## Extrait choisi:
Fragments d'un discours architectural
Lucrezia Guadagno
Club ASAP 06
mars 2025
Temps de lecture : 5 min
Le livre de Roland Barthes, Fragments d'un discours amoureux, publié en 1977, est présenté sous une forme non traditionnelle. Sa structure reflète le contenu lui-même, qui explore l'amour comme un langage fragmenté et complexe, fait d'images, de sensations et de perceptions qui ne peuvent pas être facilement résumées dans un discours linéaire. Le texte est composé d'une série de courts fragments qui explorent chacun un aspect différent de l'expérience amoureuse. Les fragments ne suivent pas une narration ou une intrigue traditionnelle, mais se succèdent comme des pensées ou des images discontinues. Chaque fragment est autonome, mais ensemble, ils contribuent à une image complexe de l'amour.
Je considère ici la forme et la structure du livre de Roland Barthes pour parler plutôt d'architecture, de ses fragments, de ses mots. Je crois ainsi qu'il est possible de traiter les différents aspects de l'architecture de manière plus libre et plus réfléchie, sans ordre rigide, mais plutôt comme une série de pensées, d'impressions et d'intuitions alternées. Des mots qui peuvent sembler fondamentalement différents et éloignés mais qui, en fait,s'influencent continuellement les uns les autres.
Cinq mots pour une minute.

Langage :
Nous vivons dans un contexte où le rapport à la réalité est souvent fragmentaire, nous assistons continuellement à une exaspération du langage qui, dans certains cas, s’interpose sur le présent, le rendant opaque. Je me demande donc quel rapport entretenir avec lui, étant donné qu’il représente un outil fondamental pour raconter la réalité et la faire exister. Le présent est en constante évolution, et pour décrire les changements et comprendre son propre temps, il est nécessaire d’actualiser le langage ; en effet, de nombreux mots changent de signification, de valeur, de sens. ces aspects affectent également l’architecture ; en fait, nous avons été et sommes témoins de différentes approches du langage, allant des choix matériels aux positions idéologiques.

## Extrait de données:
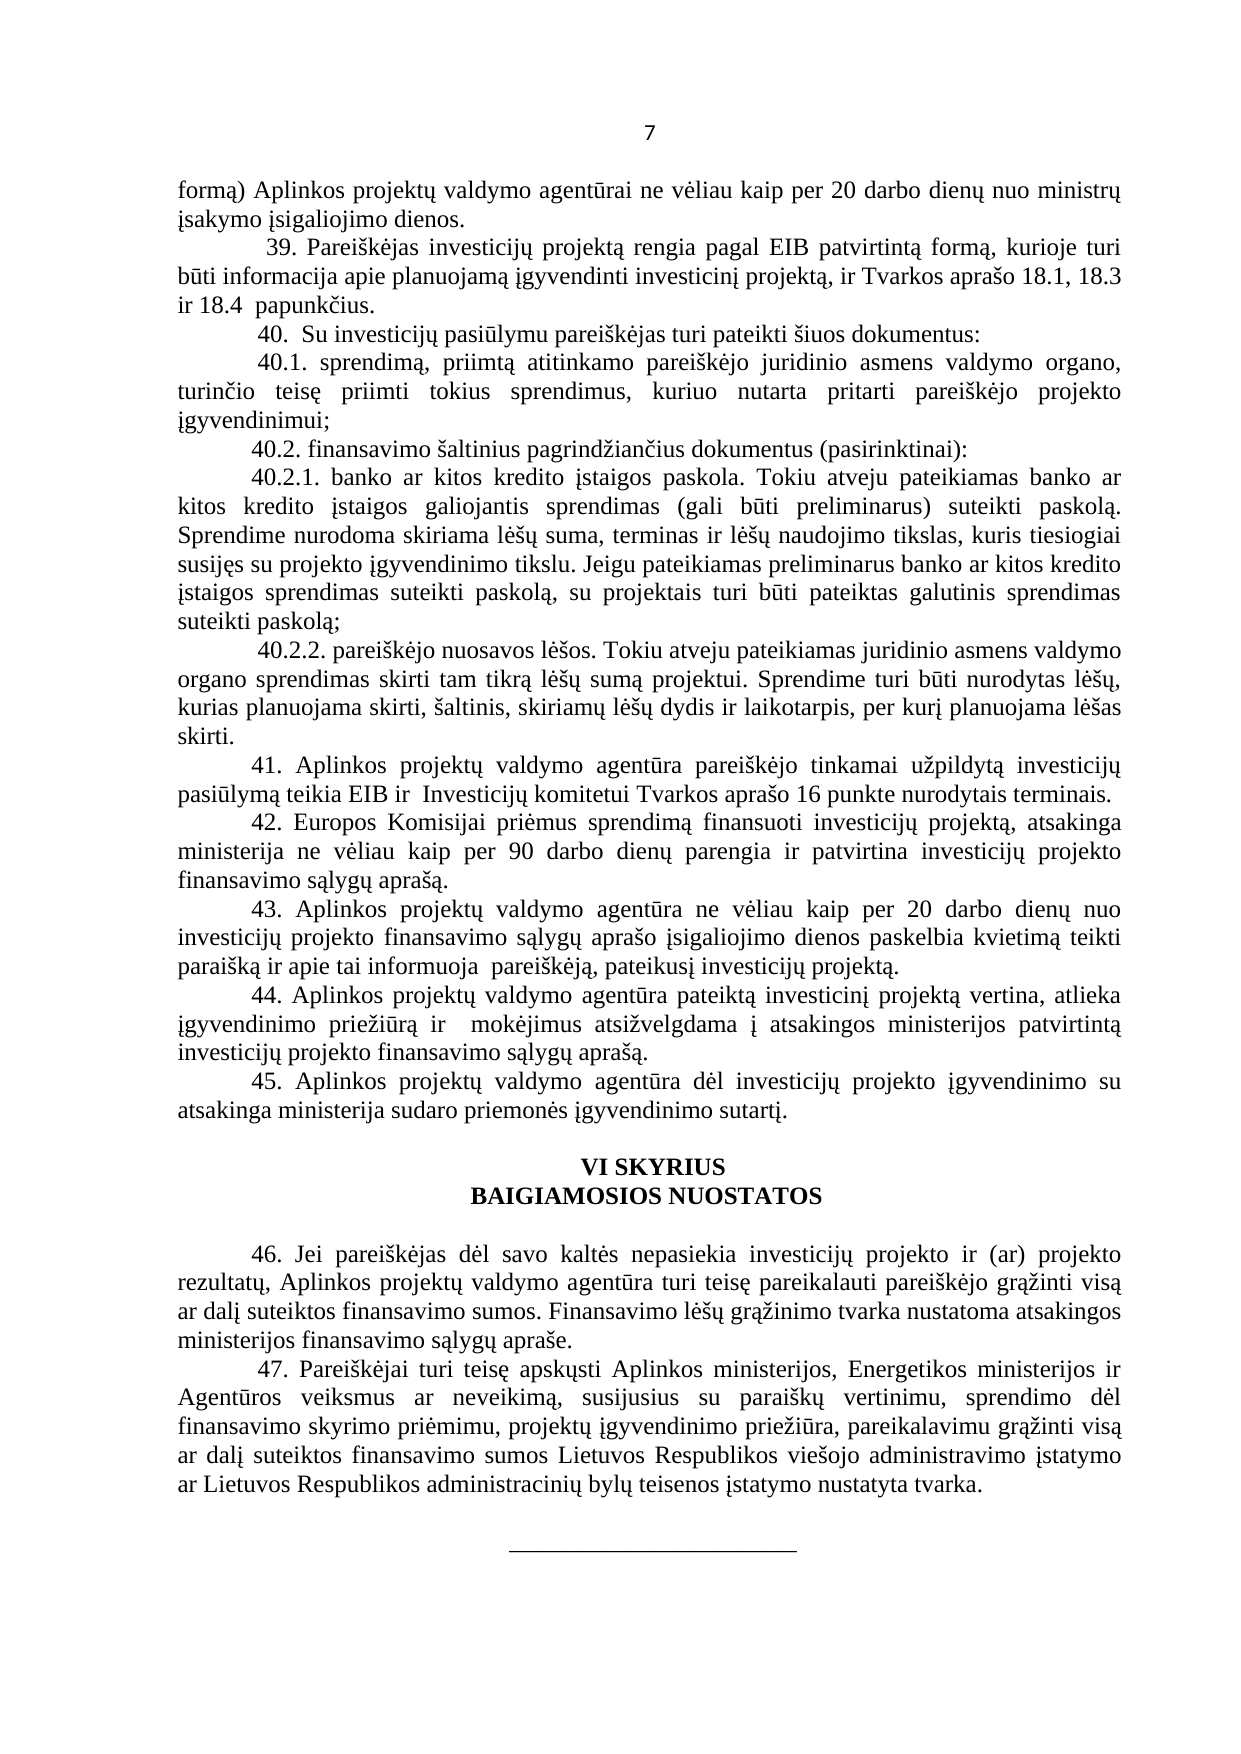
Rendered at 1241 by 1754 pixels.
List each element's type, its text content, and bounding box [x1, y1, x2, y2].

## Consignes:
A: Selon le texte sur le discours architectural, en quelle année le livre de Roland Barthes Fragments d'un discours amoureux a-t-il été publié ?
B: Poursuivez le texte sur le discours architectural après sa dernière phrase.

## Réponses:
A: En 1977.

B:
Mais comment se situer par rapport au langage existant? qu’en tirer et comment l’utiliser pour véhiculer de nouvelles valeurs et positions? et comment confier son architecture au langage?

Mémoire :
La mémoire est la capacité de stocker, de récupérer et de rappeler des informations, des expériences et des connaissances acquises au fil du temps. c’est un processus qui nous permet de conserver des traces du passé dans notre esprit, à la fois individuellement et collectivement, et qui joue un rôle crucial dans notre identité, notre perception du monde et notre comportement quotidien. la mémoire est une activité dynamique et sélective qui retravaille les expériences et les informations au fil du temps, c’est pourquoi elle diffère de l’histoire.
Par conséquent, comment nous situons-nous par rapport au tissu existant des villes, et par rapport à l’architecture du passé, comment nous insérons-nous dans des contextes stratifiés et denses, en tenant compte des questions contemporaines?

Image :
l’utilisation de l’image, sa reproductibilité et sa diffusion dans le monde d’aujourd’hui est une question qui ouvre une large dimension. Une question qui interroge l’usage que nous faisons de l’image pour décrire notre travail. La distance nécessaire pour aborder cette question est assez limité, car l’usage de l’image est relativement récent et en constante évolution. C’est pourquoi il est important de s’interroger sur le rôle de l’image aujourd’hui dans la description des visions du futur, dans la narration et le remaniement de la réalité.

Réalité :
Si nous considérons la réalité comme l’ensemble complexe des choses qui se produisent, qui ont une composante numérique et personnelle, l’architecture peut-elle être un dispositif capable de répondre aux différentes questions qui composent le présent?
Quelle relation établir avec les différents thèmes qui composent le contemporain, qu’ils soient politiques, sociaux, économiques, environnementaux? comment regarder la réalité lorsque l’architecture permet de transformer, directement ou indirectement, l’espace qui nous entoure?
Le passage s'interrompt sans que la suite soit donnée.